As we have seen, the dot product is a sum over the products of the elements at the same position: $\mathbf{x}^\top \mathbf{y} = \sum_{i=1}^{d} x_i y_i$. Given two 1D tensors, we can also compute it as:

In [None]:
x = torch.arange(4, dtype=float)
y = torch.ones(4, dtype=float)
x, y, torch.dot(x,y)

#### Matrix Multiplication

In [None]:
A = torch.arange(8, dtype=float).reshape(4, -1)
B = torch.ones(2, 3, dtype=float)
torch.mm(A, B)

A very intricate and somewhat complicated operation that may arise when implementing deep learning models is **batch matrix multiplication**. Thankfully, PyTorch has a function to help us.

If `input` is a $(b \times n \times m)$ tensor, `mat2` is a $(b \times m \times p)$ tensor, `out` will be a $(b \times n \times p)$ tensor.

In [None]:
input = torch.arange(24, dtype=float).reshape(2, 4, 3)
mat2 = torch.ones((2, 3, 5), dtype=float)
torch.bmm(input, mat2), torch.bmm(input, mat2).shape

#### Norms

In [None]:
x, torch.norm(x), torch.abs(x).sum()

In [None]:
A, torch.norm(A), torch.norm(A, dim=0), torch.norm(A, dim=1)
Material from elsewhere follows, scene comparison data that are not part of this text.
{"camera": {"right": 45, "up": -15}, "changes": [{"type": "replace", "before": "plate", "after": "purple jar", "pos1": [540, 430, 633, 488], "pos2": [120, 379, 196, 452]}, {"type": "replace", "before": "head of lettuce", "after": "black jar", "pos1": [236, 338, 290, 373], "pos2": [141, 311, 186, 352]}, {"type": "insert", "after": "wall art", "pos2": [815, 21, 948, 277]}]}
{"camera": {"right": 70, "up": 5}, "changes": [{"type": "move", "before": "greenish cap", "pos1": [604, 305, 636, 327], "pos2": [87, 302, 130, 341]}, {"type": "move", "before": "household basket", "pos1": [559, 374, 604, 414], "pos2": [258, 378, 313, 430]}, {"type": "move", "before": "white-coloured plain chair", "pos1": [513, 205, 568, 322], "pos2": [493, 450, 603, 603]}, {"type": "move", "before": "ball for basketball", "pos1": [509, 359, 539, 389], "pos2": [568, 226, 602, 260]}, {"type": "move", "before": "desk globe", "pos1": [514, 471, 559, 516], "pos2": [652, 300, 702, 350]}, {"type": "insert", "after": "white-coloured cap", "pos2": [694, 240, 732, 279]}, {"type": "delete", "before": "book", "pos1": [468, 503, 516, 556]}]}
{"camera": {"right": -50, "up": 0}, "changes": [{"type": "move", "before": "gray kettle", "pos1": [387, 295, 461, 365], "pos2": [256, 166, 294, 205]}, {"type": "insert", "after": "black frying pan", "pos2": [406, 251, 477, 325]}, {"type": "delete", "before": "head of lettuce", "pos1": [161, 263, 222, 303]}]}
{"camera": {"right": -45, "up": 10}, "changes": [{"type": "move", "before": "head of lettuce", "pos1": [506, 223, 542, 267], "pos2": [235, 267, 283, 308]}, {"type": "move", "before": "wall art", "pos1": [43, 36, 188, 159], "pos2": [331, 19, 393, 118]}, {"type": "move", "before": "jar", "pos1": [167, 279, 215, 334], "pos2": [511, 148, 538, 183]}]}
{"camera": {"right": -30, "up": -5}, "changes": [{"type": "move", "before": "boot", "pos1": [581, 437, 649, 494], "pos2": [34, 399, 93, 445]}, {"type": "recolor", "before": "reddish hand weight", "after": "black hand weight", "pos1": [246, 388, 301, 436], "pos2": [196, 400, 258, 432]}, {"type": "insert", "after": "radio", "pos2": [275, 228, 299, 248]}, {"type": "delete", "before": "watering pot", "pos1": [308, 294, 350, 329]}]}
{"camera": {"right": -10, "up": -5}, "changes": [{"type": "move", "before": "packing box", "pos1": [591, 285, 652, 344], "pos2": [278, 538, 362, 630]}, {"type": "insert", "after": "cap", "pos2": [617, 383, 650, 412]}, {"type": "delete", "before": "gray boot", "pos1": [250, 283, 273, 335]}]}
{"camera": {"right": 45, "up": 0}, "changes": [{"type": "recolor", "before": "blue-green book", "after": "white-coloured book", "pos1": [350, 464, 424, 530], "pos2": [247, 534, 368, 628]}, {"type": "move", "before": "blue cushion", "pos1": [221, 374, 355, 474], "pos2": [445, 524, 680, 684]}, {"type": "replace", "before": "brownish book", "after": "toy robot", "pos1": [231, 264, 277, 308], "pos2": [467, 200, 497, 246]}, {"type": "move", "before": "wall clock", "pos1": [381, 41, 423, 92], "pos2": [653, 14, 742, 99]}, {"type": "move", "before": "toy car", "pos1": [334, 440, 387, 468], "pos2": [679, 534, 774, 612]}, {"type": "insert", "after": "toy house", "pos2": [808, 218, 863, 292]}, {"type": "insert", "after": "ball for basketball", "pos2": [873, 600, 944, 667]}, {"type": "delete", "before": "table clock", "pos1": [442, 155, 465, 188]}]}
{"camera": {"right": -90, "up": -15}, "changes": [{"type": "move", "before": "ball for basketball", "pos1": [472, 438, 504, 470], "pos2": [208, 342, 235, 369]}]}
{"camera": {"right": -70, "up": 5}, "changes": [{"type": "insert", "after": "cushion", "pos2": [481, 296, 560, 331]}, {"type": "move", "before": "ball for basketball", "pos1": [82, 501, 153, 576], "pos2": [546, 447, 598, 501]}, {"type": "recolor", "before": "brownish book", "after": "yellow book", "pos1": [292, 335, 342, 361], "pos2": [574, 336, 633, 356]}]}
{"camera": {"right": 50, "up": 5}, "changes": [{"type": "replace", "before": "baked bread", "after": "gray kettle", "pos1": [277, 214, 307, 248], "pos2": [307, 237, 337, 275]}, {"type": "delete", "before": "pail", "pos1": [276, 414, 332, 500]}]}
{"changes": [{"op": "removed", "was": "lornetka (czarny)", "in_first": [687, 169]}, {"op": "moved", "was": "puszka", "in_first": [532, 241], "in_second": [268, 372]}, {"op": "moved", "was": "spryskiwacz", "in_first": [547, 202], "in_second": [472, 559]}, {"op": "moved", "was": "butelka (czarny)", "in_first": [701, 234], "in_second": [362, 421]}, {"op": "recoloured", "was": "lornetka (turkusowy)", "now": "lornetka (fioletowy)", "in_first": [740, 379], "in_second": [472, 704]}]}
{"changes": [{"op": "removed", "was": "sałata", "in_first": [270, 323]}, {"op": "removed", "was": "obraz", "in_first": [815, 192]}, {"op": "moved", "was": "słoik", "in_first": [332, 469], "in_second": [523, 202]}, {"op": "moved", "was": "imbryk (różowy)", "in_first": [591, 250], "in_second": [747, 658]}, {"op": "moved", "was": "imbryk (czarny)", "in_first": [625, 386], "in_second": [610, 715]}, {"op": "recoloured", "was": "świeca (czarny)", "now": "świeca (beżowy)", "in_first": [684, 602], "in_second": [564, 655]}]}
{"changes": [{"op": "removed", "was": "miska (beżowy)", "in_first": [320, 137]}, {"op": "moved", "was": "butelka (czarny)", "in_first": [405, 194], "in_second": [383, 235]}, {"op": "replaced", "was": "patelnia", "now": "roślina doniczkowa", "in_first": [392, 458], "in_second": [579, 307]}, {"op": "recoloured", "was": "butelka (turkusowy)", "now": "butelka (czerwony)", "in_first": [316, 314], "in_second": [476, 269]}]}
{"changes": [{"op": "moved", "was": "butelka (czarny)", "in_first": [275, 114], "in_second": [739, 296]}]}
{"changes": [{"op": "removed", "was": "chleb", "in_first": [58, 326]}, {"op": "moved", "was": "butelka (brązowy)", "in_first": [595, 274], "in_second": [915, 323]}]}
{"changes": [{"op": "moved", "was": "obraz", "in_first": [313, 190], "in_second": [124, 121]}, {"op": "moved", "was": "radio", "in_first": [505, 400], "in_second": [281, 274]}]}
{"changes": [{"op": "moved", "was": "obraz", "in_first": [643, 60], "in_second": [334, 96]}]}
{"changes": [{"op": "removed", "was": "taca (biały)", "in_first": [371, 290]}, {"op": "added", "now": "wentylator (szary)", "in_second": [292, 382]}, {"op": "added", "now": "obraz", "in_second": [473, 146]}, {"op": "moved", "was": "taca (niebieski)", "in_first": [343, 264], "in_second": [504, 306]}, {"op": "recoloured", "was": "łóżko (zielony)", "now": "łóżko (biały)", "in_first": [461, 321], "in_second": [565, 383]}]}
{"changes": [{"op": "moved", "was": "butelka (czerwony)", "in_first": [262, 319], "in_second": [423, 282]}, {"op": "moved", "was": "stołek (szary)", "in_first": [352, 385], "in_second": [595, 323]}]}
**Let's take a little break now.**

# Part 2: Automatic differentiation - Unleashing PyTorch's Power

In [None]:
x = torch.arange(4.0)
x

In [None]:
x.requires_grad_(True)
x.grad

(**Now let us calculate $y$.**)

In [None]:
y = 2 * torch.dot(x, x)
y

Since `x` is a vector of length 4,
a dot product of `x` and `x` is performed,
yielding the scalar output that we assign to `y`.
Next, [**we can automatically calculate the gradient of `y`
with respect to each component of `x`**]
by calling the function for backpropagation and printing the gradient.


In [None]:
y.backward()
x.grad

In [None]:
x.grad == 4 * x

## Detaching Computation

Sometimes, we wish to [**move some calculations
outside of the recorded computational graph.**]
For example, say that `y` was calculated as a function of `x`,
and that subsequently `z` was calculated as a function of both `y` and `x`.
Now, imagine that we wanted to calculate
the gradient of `z` with respect to `x`,
but wanted for some reason to treat `y` as a constant,
and only take into account the role
that `x` played after `y` was calculated.

In [None]:
x.grad.zero_() ## zero out the gradient
y = x * x
u = y.detach()
z = u * x

z.sum().backward()
x.grad == u

In [None]:
x.grad.zero_()
y.sum().backward()
x.grad == 2 * x

## Training a Logistic Regression Model

In [None]:
from sklearn.datasets import make_regression, make_moons
from sklearn import datasets
import matplotlib.pyplot as plt

n_samples = 100

X, y = make_moons(
    n_samples=n_samples,
    noise=0.01,
    random_state=42,
)

fig, ax = plt.subplots()
scatter = ax.scatter(X[:, 0], X[:, 1], marker="o", c=y, s=25)
ax.legend(handles=scatter.legend_elements()[0], labels=[0, 1] ,loc="best")
ax.set_title('Moon dataset')
plt.show()

### Solution w/ Numpy (w/o autodiff)

In [None]:
import numpy as np

class LinearRegression(object):
    def __init__(self, n_features, n_targets=1, lr=0.01):
        self.W = np.zeros((n_targets, n_features))
        self.lr = lr

    def update_weight(self, X, y):
        m = X.shape[0]
        y_hat = self.predict(X)
        W_grad = 2 * np.dot(X.T, y_hat - y) / m
        self.W = self.W - self.lr * W_grad

    def loss(self, y_hat, y):
        return np.mean(np.power(y_hat - y, 2))

    def predict(self, X):
        y_hat = np.dot(X, self.W.T)
        return y_hat.squeeze(-1)

    def train(self, X, y, epochs=50):
        """
        X (n_examples x n_features):
        y (n_examples): gold labels
        """
        loss_history = []
        for _ in range(epochs):
            # for x_i, y_i in zip(X, y):
            #        self.update_weight(x_i, y_i)
            self.update_weight(X, y)
            y_hat = self.predict(X)
            loss = self.loss(y_hat, y)
            loss_history.append(loss)
        return loss_history
    
use_bias = False
if use_bias:
    X_np = np.hstack([np.ones((n_samples,1)), X])
    n_features += 1
else:
    X_np = X
    
model = LinearRegression(n_features=2, n_targets=1, lr=0.01)
loss_history = model.train(X_np, y, epochs=100)
y_hat = model.predict(X_np)

plt.plot(loss_history)
plt.title('Loss per epoch');

# Vis
fig, ax = plt.subplots(1,2, figsize=(14,4))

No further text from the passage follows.